ENG | Raspberry Pi Pico and C++, Getting Started

There was already article like that introducing Raspberry Pi Pico and MicroPython if you want to know what is Raspberry Pi Pico and what it’s not. But basically it’s like more capable, flexible and faster Arduino, but cheaper. Well, downside is power consumption and not so large ecosystem. And it’s a microcontroller, not a computer.

This article describes how to set it up using Visual Studio Code on both Windows and Linux and expects some familiarity with it.

Motivation

While C++ has a disadvantage in inconvenient firmware upload compared to MicroPython, it offers several compelling benefits, such as at least two orders of magnitude faster execution speed, real-time signal processing, faster sensor sampling, smaller memory footprint, and DMA data transfers.

Steps

VS Code Plugin install

Preferably do this with fast, free internet connection and at least five gigabytes of free disk space. Installation can take about five to ten minutes. Installing plugin itself is fast, but once you create first project for a given platform, it takes time to download and install all tools to build application, such as compiler.
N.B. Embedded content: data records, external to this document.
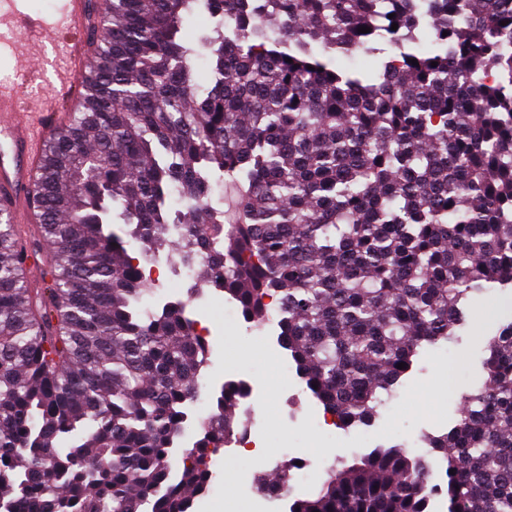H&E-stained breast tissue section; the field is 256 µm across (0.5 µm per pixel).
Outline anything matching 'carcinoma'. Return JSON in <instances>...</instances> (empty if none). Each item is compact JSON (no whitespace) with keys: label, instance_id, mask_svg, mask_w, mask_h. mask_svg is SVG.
Returning a JSON list of instances; mask_svg holds the SVG:
<instances>
[{"label":"carcinoma","instance_id":"obj_1","mask_svg":"<svg viewBox=\"0 0 512 512\" xmlns=\"http://www.w3.org/2000/svg\"><path fill=\"white\" fill-rule=\"evenodd\" d=\"M195 13L220 21L193 44ZM97 16L32 198L46 288L0 212V512H192L246 392L224 383L174 468L207 287L255 324L276 306L298 375L346 428L423 346L480 323L472 295L512 290V0H100ZM353 54L370 67L336 63ZM202 250L186 299L142 305L140 260ZM486 351L481 387L426 437L443 485L378 446L288 512H432L441 495L512 512V316Z\"/></svg>","mask_w":512,"mask_h":512}]
</instances>
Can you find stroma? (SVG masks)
Here are the masks:
<instances>
[{"label": "stroma", "instance_id": "stroma-1", "mask_svg": "<svg viewBox=\"0 0 512 512\" xmlns=\"http://www.w3.org/2000/svg\"><path fill=\"white\" fill-rule=\"evenodd\" d=\"M59 36L23 44L13 34L11 22L0 20V85L13 86L23 98V109L35 111L51 97L58 84L61 65ZM31 58L38 63L33 80L21 77L20 61ZM225 294L209 291L188 309L190 316L210 329L209 363L204 379L223 384L231 375L253 379L260 392L251 425L252 442L245 450L225 456L223 469L215 477L209 493L196 498V512H288L287 500L267 501L251 492L244 482L251 472L272 470L291 448L310 451L320 466L303 485L291 484V495L298 496L317 489L328 477L330 467L351 458L350 447L357 428L320 430L314 423L323 419L324 409L306 393L294 395L296 370L282 372L278 364L288 361L286 350L276 340L278 328L268 322L263 330L267 342L254 340L258 330L243 316L224 318L220 305ZM485 337L465 329L448 342L425 348L415 359L410 373L395 391L384 396L378 414L366 432L370 446L403 444L411 452L424 456L429 452L426 436L447 432L458 417L465 395L481 385ZM459 374L449 379V365Z\"/></svg>", "mask_w": 512, "mask_h": 512}]
</instances>
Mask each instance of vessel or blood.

• On Linux, install dependecies: python3 git tar build-essentials or similar package with build tools
• Install visual code extension Raspberry Pi Pico (id: raspberry-pi.raspberry-pi-pico). Plugin description is pointing to Getting started. It installs other extensions such as Cortex-Debug, debug-tracker-vscode, MemoryView, Peripheral Viewer, RTOS Views, Serial Monitor and possibly C/C++. Python and CMakeTools (I had these installed already). It adds Raspberry Pi Pico Project icon to the left sidebar. Curiously, it has MicroPython support as well.

Create new project

• Click on New C/C++ Project
• Fill-in settings and click Create
  Project settings for Pico 2 using RISC-V core
• Project will be created even with some blink example using the following code

  #include <stdio.h>
  #include "pico/stdlib.h"
  
  const unsigned int LED_PIN = 25;
  
  int main() {
      gpio_init(LED_PIN);
      gpio_set_dir(LED_PIN, GPIO_OUT);
      while(true) {
          gpio_put(LED_PIN, 1);
          sleep_ms(20);
          gpio_put(LED_PIN, 0);
          sleep_ms(980);
      }
  }
  

Run project

• Now (unplug and) plug Raspberry Pi Pico to your computer while holding BOOTSEL button. Raspberry Pi Pico should appear as USB drive. This soon becomes boring.
• On the status panel in Visual Studio Code, press Run.

Summary

That’s all for the first program. Question is how to learn various APIs, I guess from examples. First project will be likely a thermometer, I2C scanner or similar. But with inconveniece of project upload, I might stick to MicroPython for projects that do not require real-time data processing.

Also, question is what functionality is provided by Pico C++ library and what is provided for example by Zephyr OS or FreeRTOS. At the moment, I don’t know the answer. These are not true operating systems, but rather something that allows interfacing hardware and maybe some multiplatform development.

Addendum

Installing Zephyr on Windows is not fun, it takes roughly 90 minutes (older notebook) and occupies about 15GB of disk space. By default it includes all supported platforms. Also I’m not sure if all hardware features such as power management and programmable IO are exposed via API, I suppose they are not. FreeRTOS may have have better support (?), but official SDK seems to be the best option.